Nein, das können sich meine Leser nicht vorstellen, was ich am Wochenende getan, vielmehr herzhaft genossen habe! Ich habe gelesen – einen sechsseitigen, handgeschriebenen Brief, an Gefährte und mich adressiert! Mindestens zehn Jahre jünger fühlte ich mich – und unbeschreiblich wertgeschätzt! Da setzt sich eine liebe Freundin, die nicht gerade um die Ecke wohnt, an den Tisch und erzählt mir seitenlang von Hand schreibend, wie es ihr und ihrer ganzen, grossen Familie so geht, wo sie und ihr Mann grad dran sind ... Ich war total berührt von diesem Erlebnis und bin es immer noch! Das war Leben teilen in wunderschöner, wertvoller Form. Weil Briefpost so selten geworden ist, war mein Erlebnis wohl so einschneidend.
Was für ein Unterschied, gemütlich auf dem Sofa zu sitzen und einen solchen Brief Zeile um Zeile zu geniessen. Abends las ich den Brief dann freudig Gefährte vor, dem das Herz genauso aufging, wie mir. Der grosse Qualitäts-Unterschied zu Mails, erst recht zu „WhatsApps en masse“ fiel mir wieder einmal jäh auf! Nein, ich bin nicht kategorisch gegen die moderne Technik. Aber ich realisiere immer mehr, wie sehr sie uns auf der Beziehungsebene schleichend in eine Richtung verändert, die ich „soziale Verarmung“ und „dauernd auf Trab – oder Draht“ nennen würde. Das darf uns nicht kalt lassen.
Deshalb telefoniere ich wieder mehr. Bevorzugt mit dem Festnetz-Apparat. Deshalb setze ich mich wieder häufiger an meinen gemütlichen Schreibtisch, an welchem ich bis vor einigen Wochen mit meinem stilvollen „Mont-Blanc-mit-Goldfeder-Füller“ Karten und Briefe schrieb. Ich schreibe sie noch immer, auch heute wieder – bloss nicht mehr mit meinem „Mont Blanc“ ... Der ist inmitten meiner Weihnachstdeko-Schnipseleien ungeachtet unter die Räuber – vermutlich in den Papierkorb – geraten. Tat echt weh. Uns verband immerhin eine 30-jährige freundschaftliche Schreibgemeinschaft!
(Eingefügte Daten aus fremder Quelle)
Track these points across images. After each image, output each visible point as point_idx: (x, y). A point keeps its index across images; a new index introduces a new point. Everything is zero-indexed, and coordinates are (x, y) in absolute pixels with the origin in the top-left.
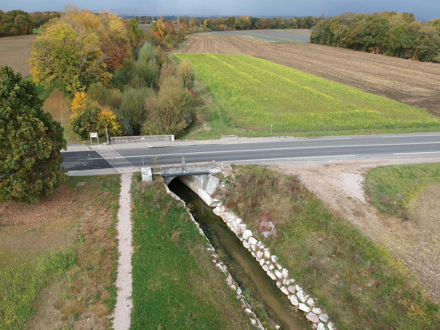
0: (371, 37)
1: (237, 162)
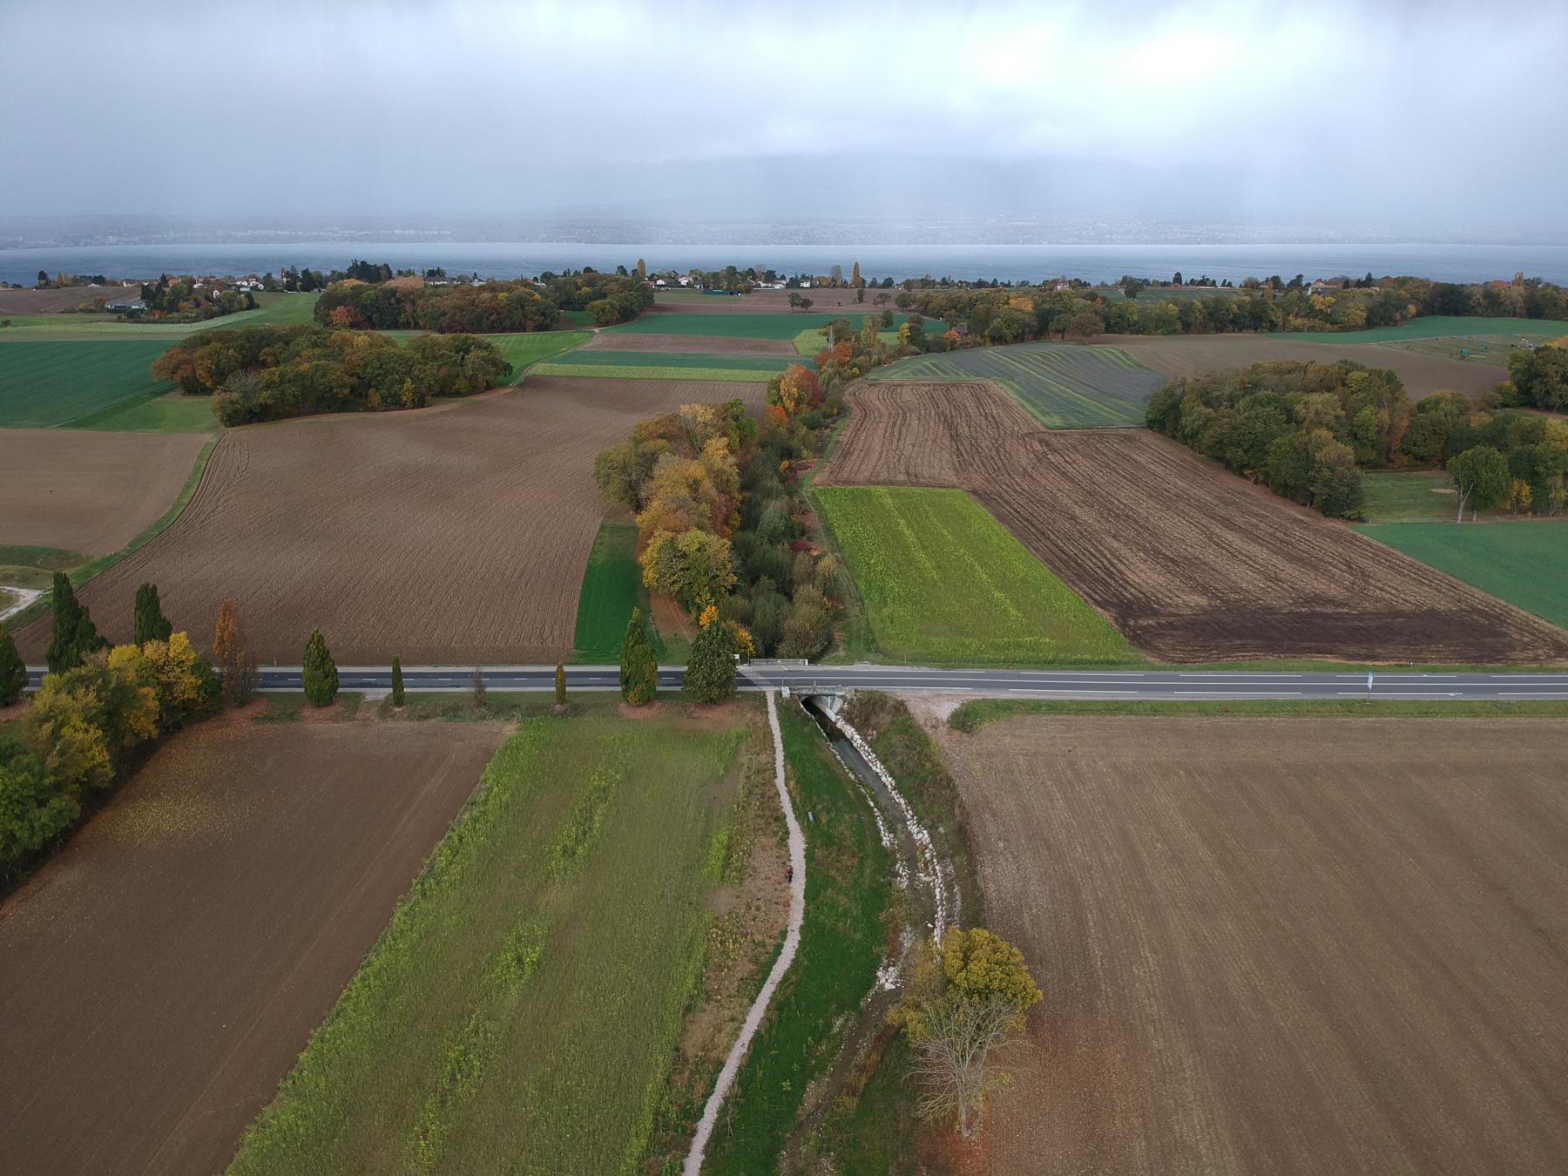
0: (1240, 452)
1: (860, 688)
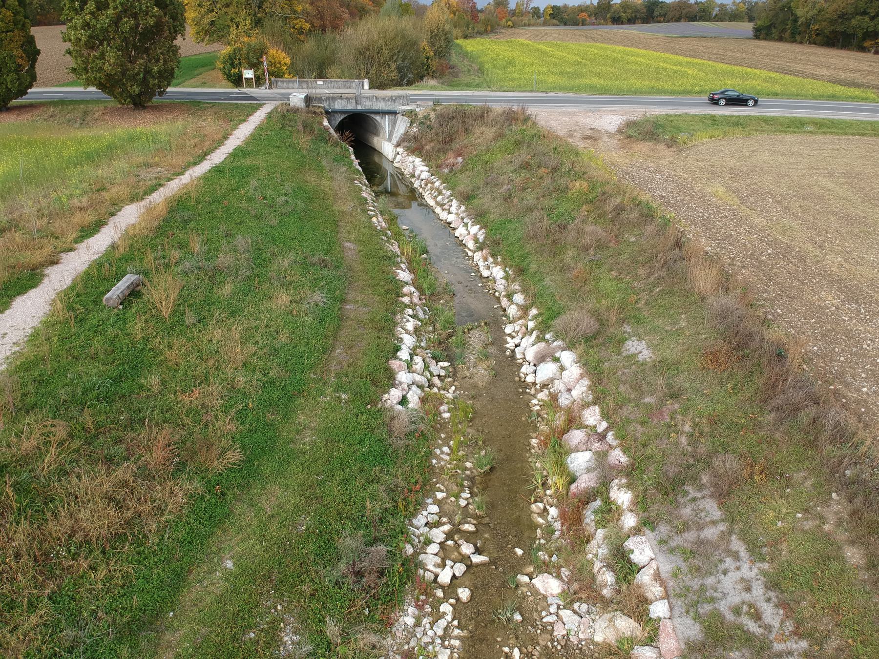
0: (867, 19)
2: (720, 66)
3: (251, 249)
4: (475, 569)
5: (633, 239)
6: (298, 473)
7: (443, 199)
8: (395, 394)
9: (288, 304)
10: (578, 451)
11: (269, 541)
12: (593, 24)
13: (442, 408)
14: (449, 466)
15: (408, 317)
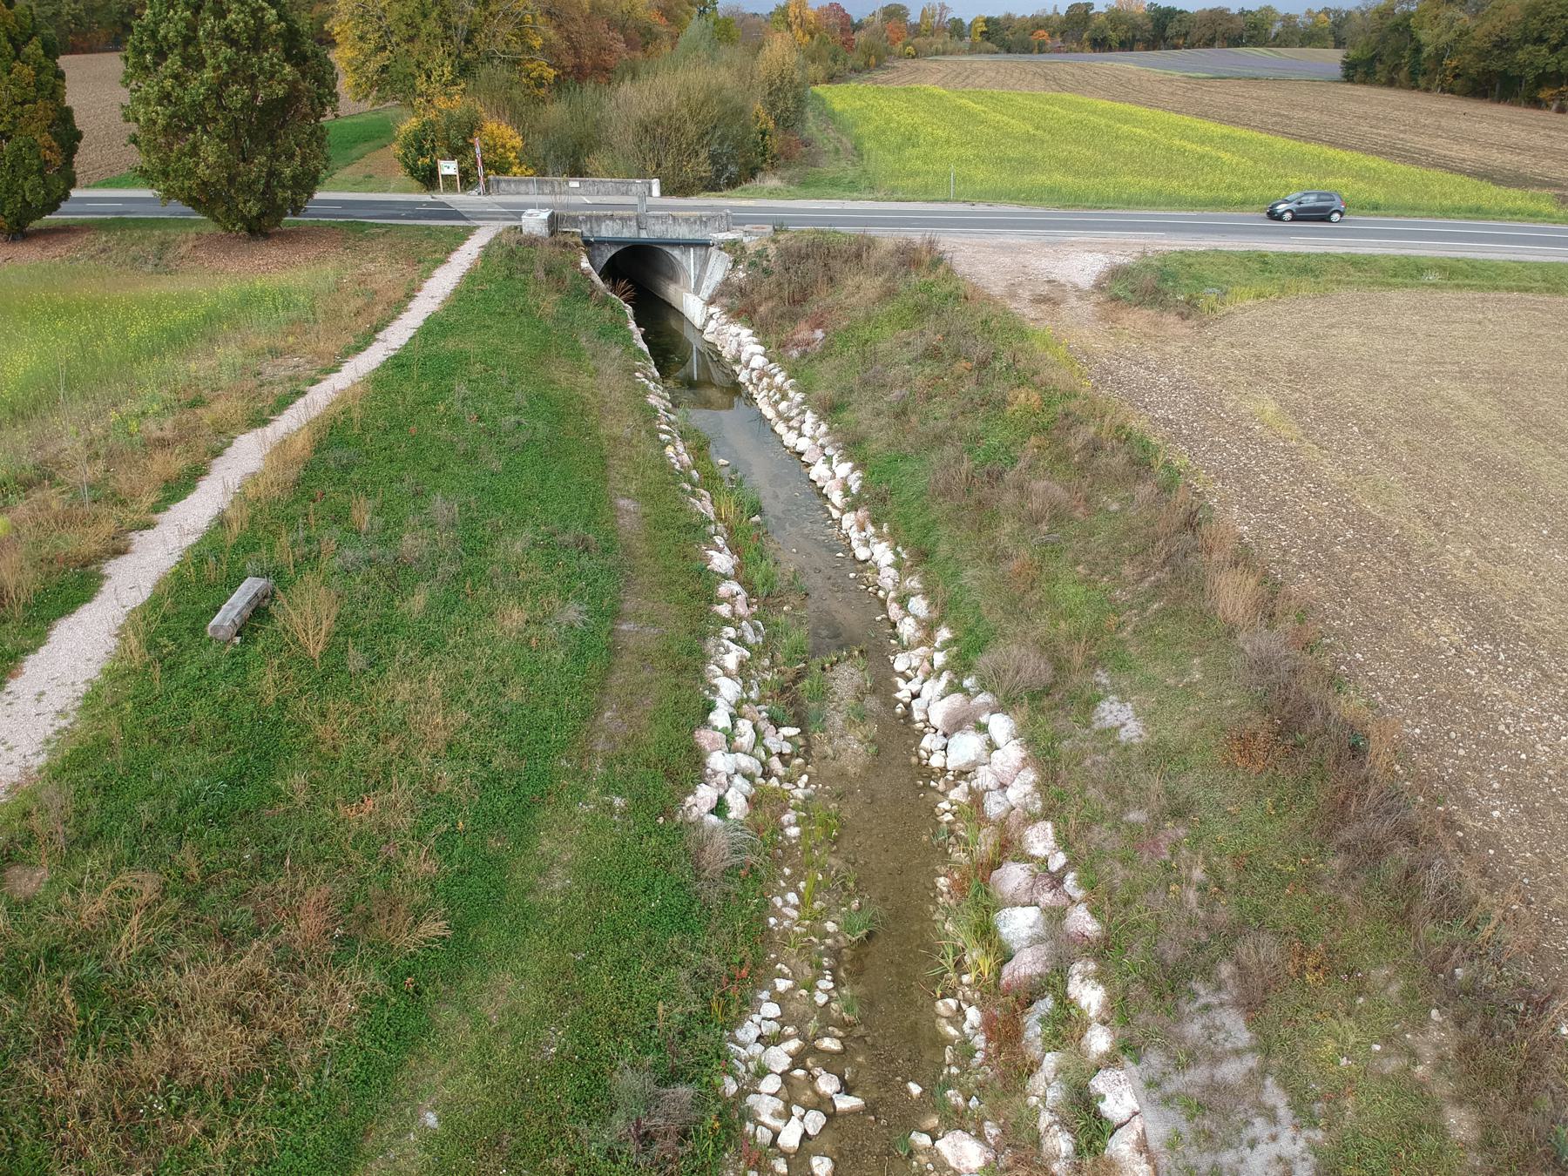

Keine Ahnung, wie viele Tintenkilometer ich mit ihm aus der Hand geschwungen habe? Es waren unzählige! Nun, dieser Verlust soll mich nicht von Handschriftlichem abhalten. Nachdem ich so viel Freude an der jüngsten Briefpost erfuhr, erst recht nicht! Hab längst einen Ersatz. Keinen Mont Blanc natürlich, auch keine zweite Goldfeder-Ausrüstung, aber doch ein recht angenehm zu schreibendes Ding von Faber-Castell. Vorläufig gebe ich mich damit zufrieden und denke beim Schreiben an die Freude, welche wohl die meisten Empfänger meiner Schreibpost haben werden – egal, mit welchem Füller sie zustande kam.
Etwas Willkommenes, das Seltenheitswert hat, macht einfach doppelte Freude. Das war schon immer so, seit es Menschen gibt. Heute zählen handgeschriebene Briefe und Karten dazu. Sie müssen nicht Vergangenheit bleiben. Dürfen auch rarer als früher sein. Es ist nun mal nötig, sich den Veränderungen der jeweiligen Zeit so verträglich wie möglich anzupassen, um sich im äusseren Leben zurechtfinden zu können. Aber sie dürfen durchaus zur Sorte gehören: „Altbewährtes wollen wir bewahren“.
Na dann, vielleicht auf Wiederschreiben – von Hand meine ich natürlich.